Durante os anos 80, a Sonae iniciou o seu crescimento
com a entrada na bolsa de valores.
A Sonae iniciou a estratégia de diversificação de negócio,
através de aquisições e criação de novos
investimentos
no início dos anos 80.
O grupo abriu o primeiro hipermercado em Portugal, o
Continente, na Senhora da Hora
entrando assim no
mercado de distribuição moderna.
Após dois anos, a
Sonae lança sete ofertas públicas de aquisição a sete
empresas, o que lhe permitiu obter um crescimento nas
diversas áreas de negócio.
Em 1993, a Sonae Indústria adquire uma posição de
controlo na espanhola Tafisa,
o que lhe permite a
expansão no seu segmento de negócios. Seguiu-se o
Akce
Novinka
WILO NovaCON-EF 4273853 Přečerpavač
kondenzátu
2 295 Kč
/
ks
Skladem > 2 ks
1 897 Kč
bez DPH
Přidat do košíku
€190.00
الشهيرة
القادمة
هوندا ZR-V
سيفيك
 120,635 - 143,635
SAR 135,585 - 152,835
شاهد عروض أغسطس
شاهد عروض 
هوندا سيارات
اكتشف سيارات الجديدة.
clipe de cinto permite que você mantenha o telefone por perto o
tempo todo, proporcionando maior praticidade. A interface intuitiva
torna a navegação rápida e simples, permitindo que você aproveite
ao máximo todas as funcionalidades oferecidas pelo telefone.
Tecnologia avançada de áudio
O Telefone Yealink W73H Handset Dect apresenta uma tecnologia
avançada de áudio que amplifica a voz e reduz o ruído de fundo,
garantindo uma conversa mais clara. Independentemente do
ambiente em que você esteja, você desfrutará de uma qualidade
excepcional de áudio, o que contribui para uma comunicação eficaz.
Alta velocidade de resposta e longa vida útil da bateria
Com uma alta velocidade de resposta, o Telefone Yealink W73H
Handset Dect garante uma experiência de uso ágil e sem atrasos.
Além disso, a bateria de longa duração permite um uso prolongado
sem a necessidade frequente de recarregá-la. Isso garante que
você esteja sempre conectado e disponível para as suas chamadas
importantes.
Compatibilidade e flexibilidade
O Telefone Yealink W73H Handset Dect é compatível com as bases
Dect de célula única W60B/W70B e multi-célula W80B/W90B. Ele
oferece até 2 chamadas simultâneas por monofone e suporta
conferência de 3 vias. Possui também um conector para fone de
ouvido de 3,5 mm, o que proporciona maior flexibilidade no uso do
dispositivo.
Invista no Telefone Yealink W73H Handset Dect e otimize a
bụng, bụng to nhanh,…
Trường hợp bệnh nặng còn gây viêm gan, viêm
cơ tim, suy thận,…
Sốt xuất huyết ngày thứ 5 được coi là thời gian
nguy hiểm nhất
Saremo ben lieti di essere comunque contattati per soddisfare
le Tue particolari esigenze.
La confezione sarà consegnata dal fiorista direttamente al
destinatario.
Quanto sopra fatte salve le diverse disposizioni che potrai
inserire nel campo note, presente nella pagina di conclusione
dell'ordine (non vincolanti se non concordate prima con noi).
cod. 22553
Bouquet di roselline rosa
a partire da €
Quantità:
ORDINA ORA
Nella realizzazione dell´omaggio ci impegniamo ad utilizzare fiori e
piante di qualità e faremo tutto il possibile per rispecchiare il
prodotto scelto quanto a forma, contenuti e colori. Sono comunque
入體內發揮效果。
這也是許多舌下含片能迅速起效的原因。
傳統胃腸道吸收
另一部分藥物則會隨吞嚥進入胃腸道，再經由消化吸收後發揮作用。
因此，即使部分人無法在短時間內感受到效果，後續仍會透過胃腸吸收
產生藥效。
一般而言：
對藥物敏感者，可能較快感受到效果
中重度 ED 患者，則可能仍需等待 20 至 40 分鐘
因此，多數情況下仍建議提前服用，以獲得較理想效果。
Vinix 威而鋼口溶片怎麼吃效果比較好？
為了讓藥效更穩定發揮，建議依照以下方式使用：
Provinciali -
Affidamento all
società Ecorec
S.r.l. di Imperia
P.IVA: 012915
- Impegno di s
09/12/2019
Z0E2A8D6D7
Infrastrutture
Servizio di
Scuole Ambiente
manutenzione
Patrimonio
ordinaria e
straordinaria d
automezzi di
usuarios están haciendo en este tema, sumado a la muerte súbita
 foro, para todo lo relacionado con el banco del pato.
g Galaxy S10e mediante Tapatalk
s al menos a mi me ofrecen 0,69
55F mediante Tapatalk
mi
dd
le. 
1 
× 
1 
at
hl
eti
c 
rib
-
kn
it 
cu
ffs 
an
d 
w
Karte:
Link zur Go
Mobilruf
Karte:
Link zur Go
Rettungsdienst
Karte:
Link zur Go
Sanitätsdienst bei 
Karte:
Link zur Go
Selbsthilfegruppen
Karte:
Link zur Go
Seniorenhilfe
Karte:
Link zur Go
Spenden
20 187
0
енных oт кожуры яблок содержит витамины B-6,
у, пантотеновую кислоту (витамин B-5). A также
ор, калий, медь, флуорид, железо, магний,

#### [Your goal]
Beginning at the first line of the records, retype exactly every line up to and including the one with "clipe de cinto".

#### [Response to the exercise]
Durante os anos 80, a Sonae iniciou o seu crescimento
com a entrada na bolsa de valores.
A Sonae iniciou a estratégia de diversificação de negócio,
através de aquisições e criação de novos
investimentos
no início dos anos 80.
O grupo abriu o primeiro hipermercado em Portugal, o
Continente, na Senhora da Hora
entrando assim no
mercado de distribuição moderna.
Após dois anos, a
Sonae lança sete ofertas públicas de aquisição a sete
empresas, o que lhe permitiu obter um crescimento nas
diversas áreas de negócio.
Em 1993, a Sonae Indústria adquire uma posição de
controlo na espanhola Tafisa,
o que lhe permite a
expansão no seu segmento de negócios. Seguiu-se o
Akce
Novinka
WILO NovaCON-EF 4273853 Přečerpavač
kondenzátu
2 295 Kč
/
ks
Skladem > 2 ks
1 897 Kč
bez DPH
Přidat do košíku
€190.00
الشهيرة
القادمة
هوندا ZR-V
سيفيك
 120,635 - 143,635
SAR 135,585 - 152,835
شاهد عروض أغسطس
شاهد عروض 
هوندا سيارات
اكتشف سيارات الجديدة.
clipe de cinto permite que você mantenha o telefone por perto o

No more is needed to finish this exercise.